Ever since Herbstreit vowed not to send his fictitious college-aged son to play in a Tressel offense in 2004, Ohio State has captured at least a share of every single Big Ten title – six in a row – produced a Heisman Trophy-winning quarterback and won three BCS bowl games. Between his plastic analysis, his hysterically brief involvement in “scoop” (Les Miles replacing Lloyd Carr, anyone?) and his forced disdain for Buckeye football, the only real entertainment left in a Herbstreit broadcast is waiting for the next absurdity to escape his breath
To his credit, it would be difficult to escape the influence of the ESPN machine that blindly and often incorrectly showers praise upon the unbeatable SEC (.500 in bowls this season despite being favored in most of its matchups – don’t tell anyone!) while transforming any setback by a Big Ten team into a loss that reflects on the entire conference. If Herbstreit drops Ohio State three spots for beating a good SEC team, you have to wonder what he would have done to them had they lost.
Herbstreit regularly ventures toward breathlessness in extolling the virtues of the superior roster depth in the SEC without ever bothering into examine why or how SEC teams accumulate that depth. He rarely demonstrates the curiosity or the scrutiny to be an analyst or a journalist of value; except, of course, when he’s discussing that Tressel offense or Ohio State’s quarterback. His colleagues Lee Corso and Holtz both provide their fair share of catchphrases, senior moments and gaffes, but each wears his school biases on his sleeve and both men are (or were) smarter than the average bear with regard to football analysis. Herbie has no excuse.
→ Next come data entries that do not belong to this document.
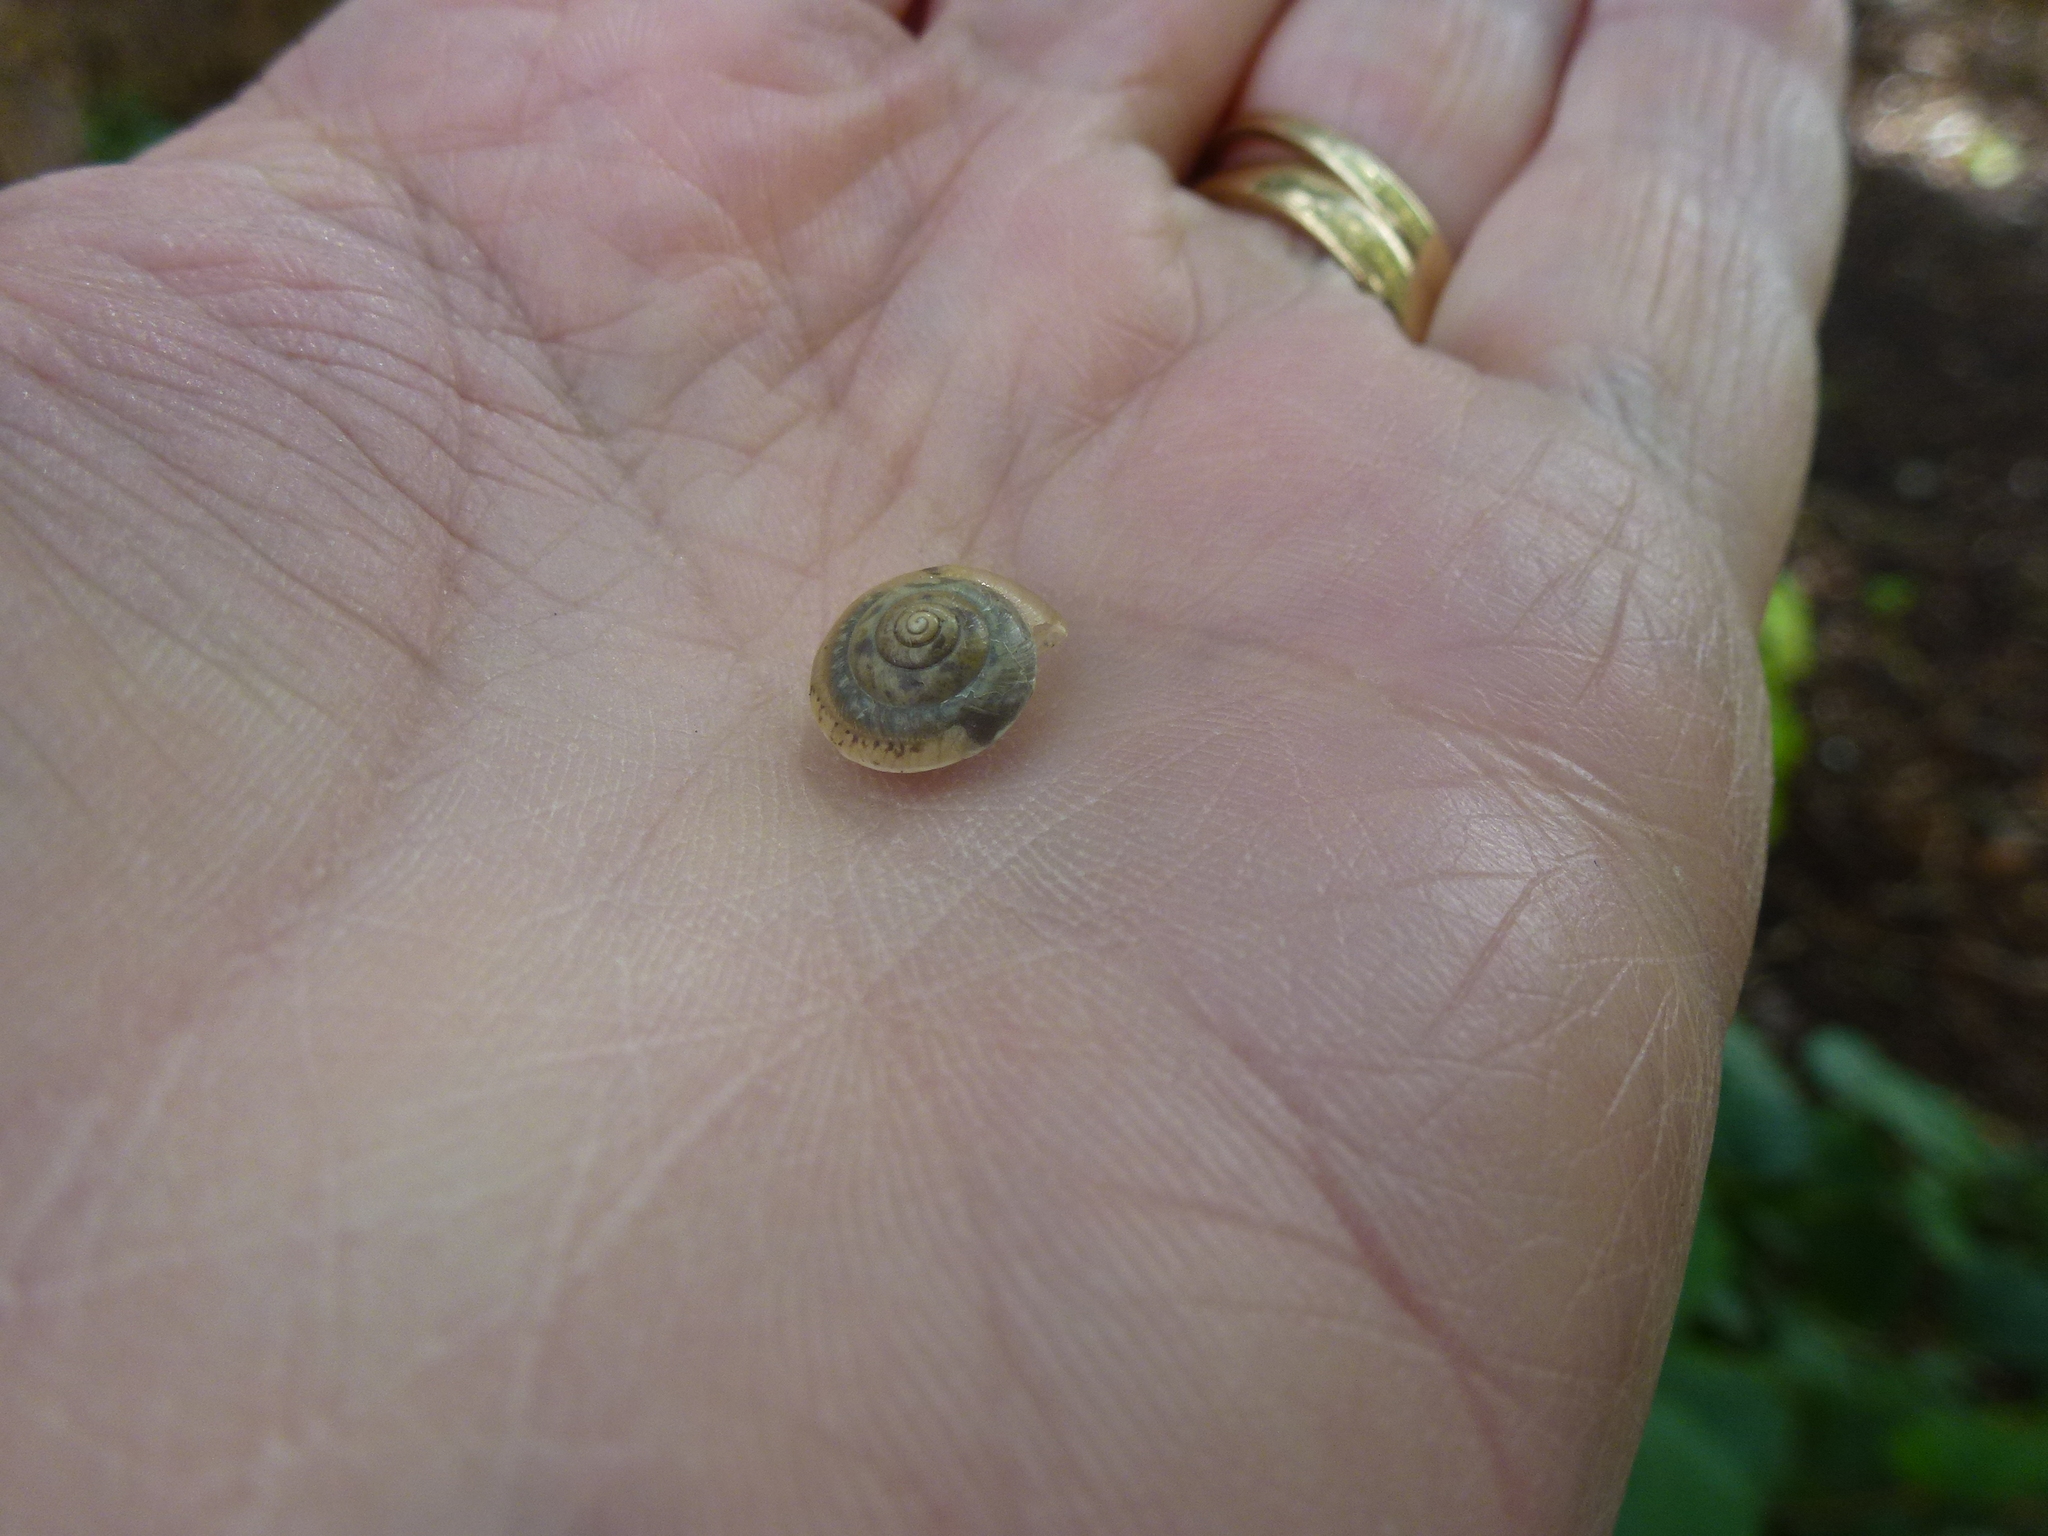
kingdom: Animalia
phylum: Mollusca
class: Gastropoda
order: Stylommatophora
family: Hygromiidae
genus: Trochulus
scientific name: Trochulus striolatus
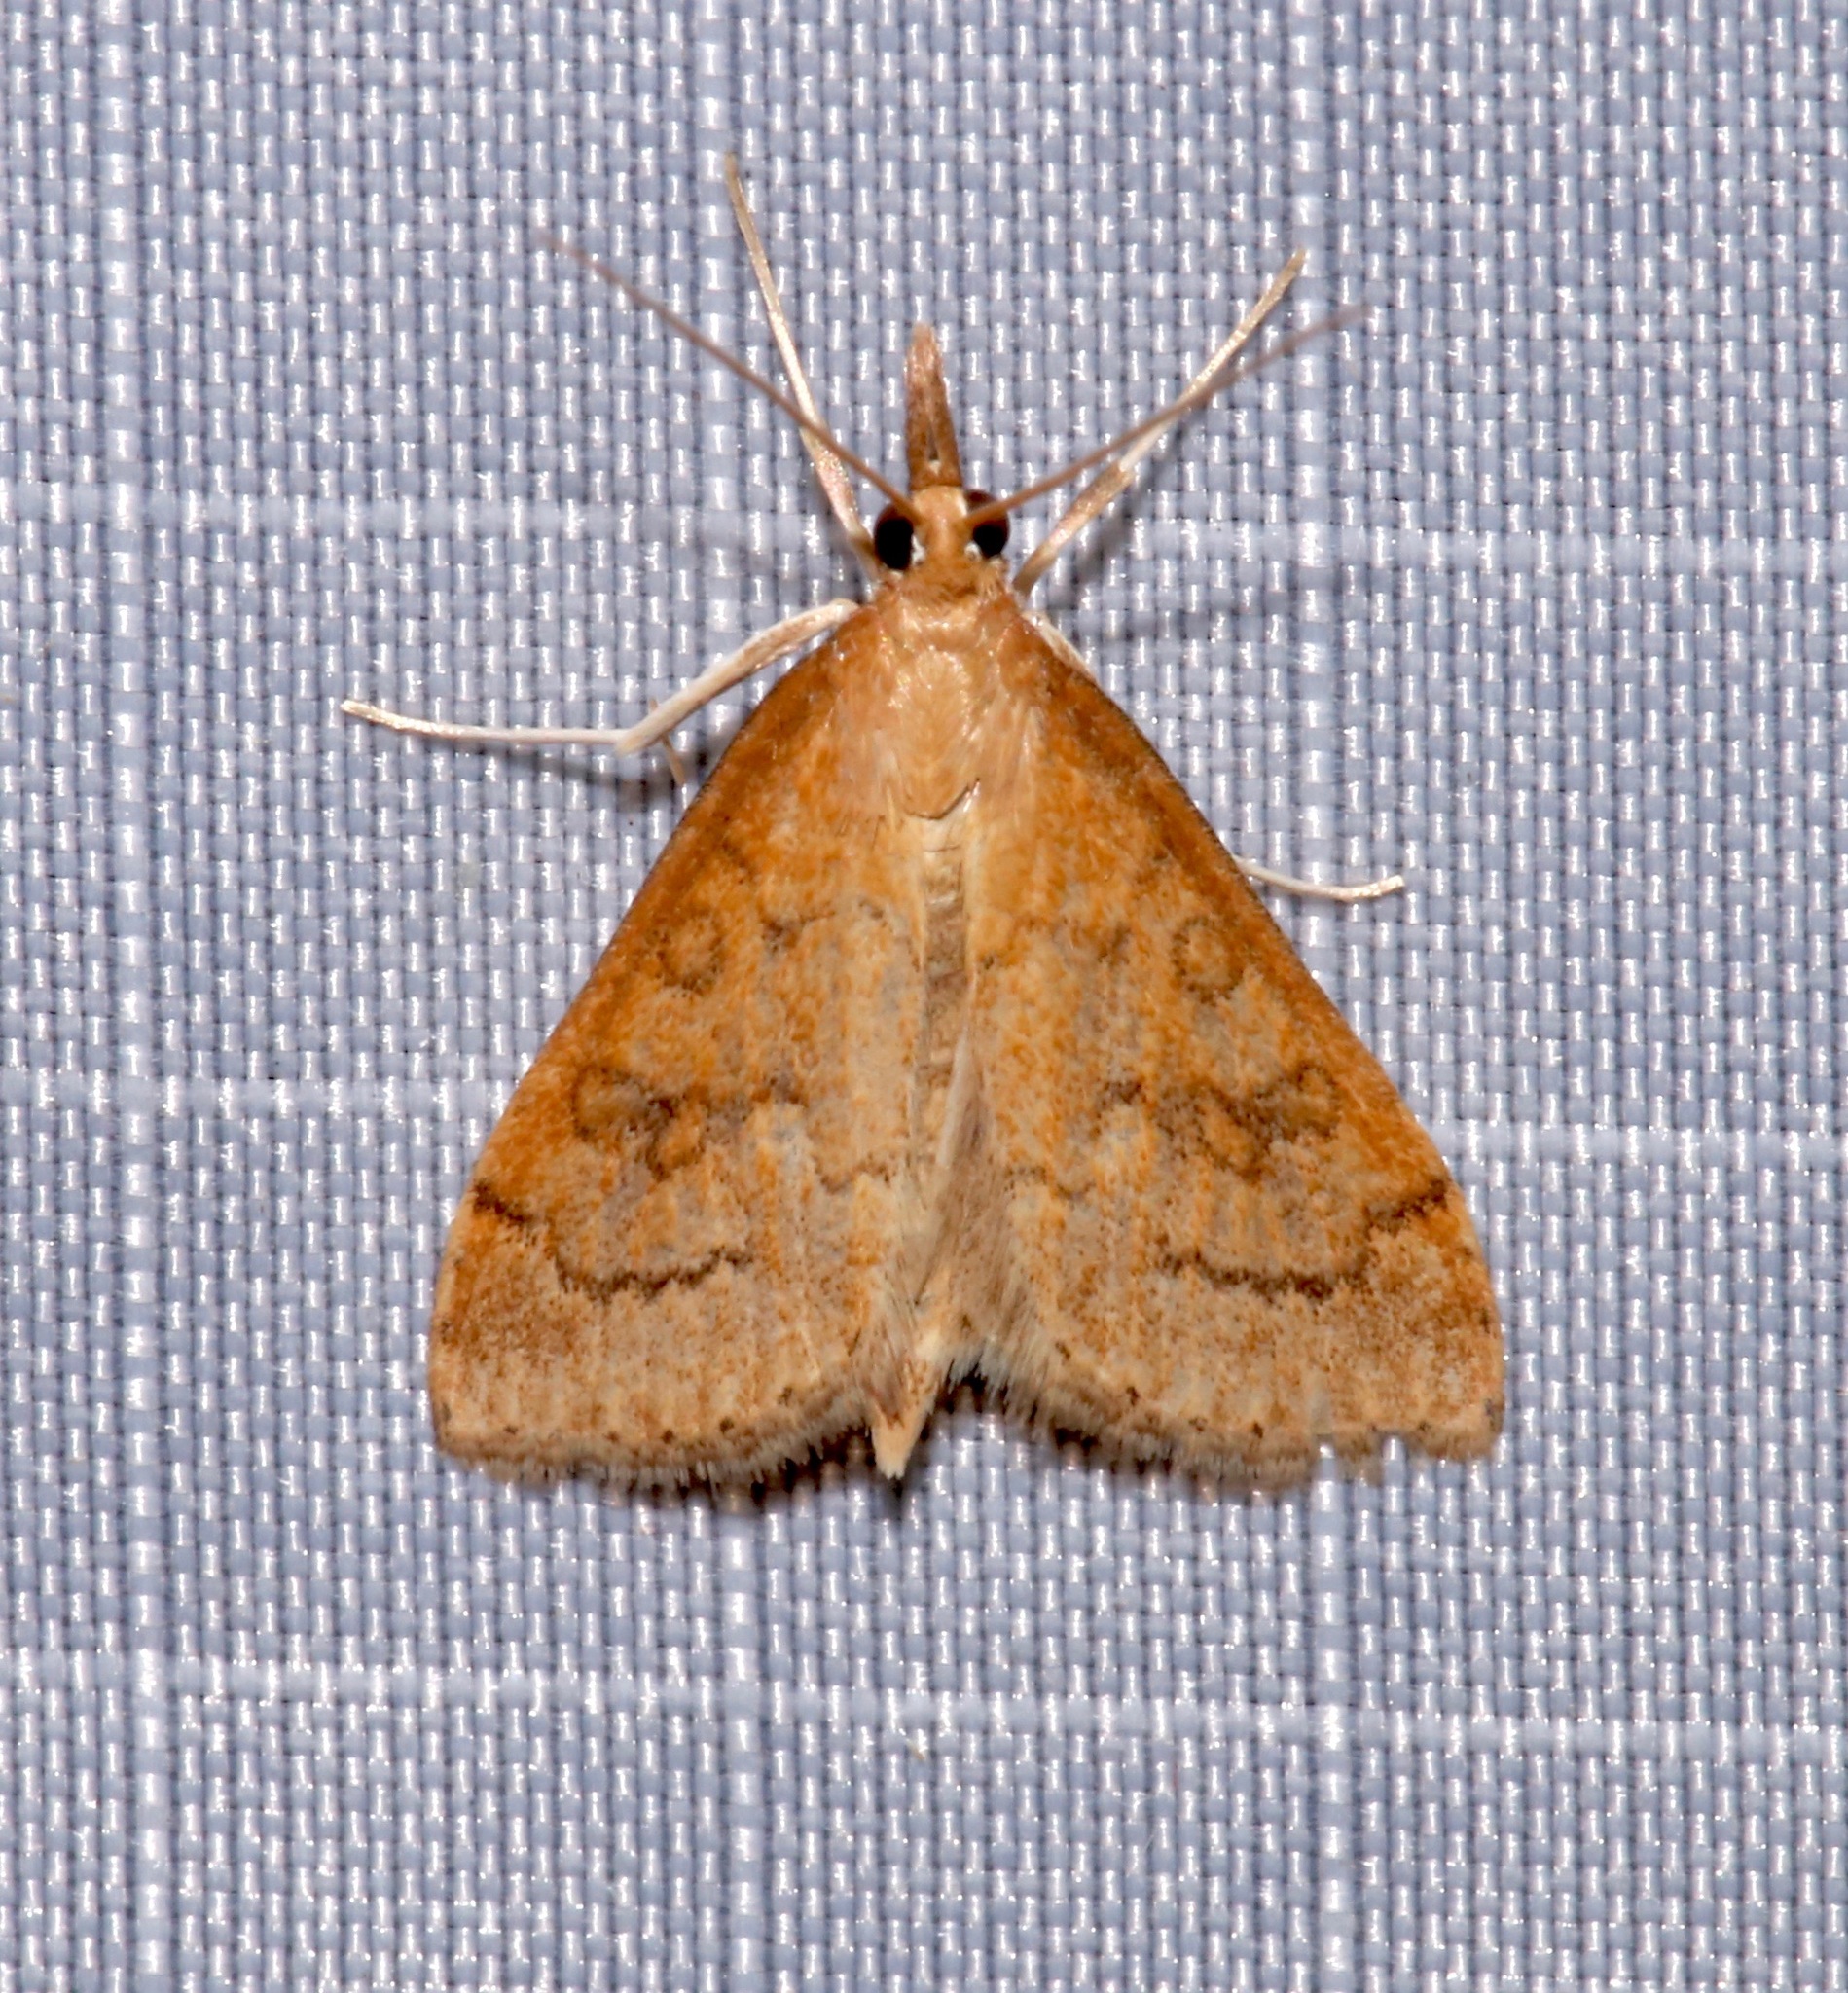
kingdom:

Outside of that fringe element of Buckeye extremists, nobody expects Herbstreit to be an Ohio State homer-slash-mole implanted within the bowels of ESPN. Nor is he expected to be a smug antagonist like Mark May; Chris Spielman and Robert Smith both manage to bring value and relevant insight to their work without devolving into Ohio State fight song lyrics or outright bias. Herbstreit’s favorability decline has far less to do with his curious prejudice as much as it has to do with his atrophied ability to be a capable steward of college football broadcasting. The world does not need any more Dick Vitales. One is already too many.
Herbstreit’s decline following his famous 2004 declaration gained steam through the third quarter of the Alamo Bowl, during which ESPN famously devoted its broadcast burying the Ohio State football program as Herbstreit – just as famously – sat silently in the broadcast booth.
Herbie could still reroute his legacy; even those lousy 2004 Buckeyes figured it out, destroyed Big Ten champion Michigan and won their bowl game, constructing two improbably glorious season-enders the likes of which Herbie himself never tasted. For Herbstreit to once again be seen as a credible and beloved homegrown analyst, he’d need to rediscover the wisdom that originally brought him to national prominence. That, and hope for a lot of incredibly short memories.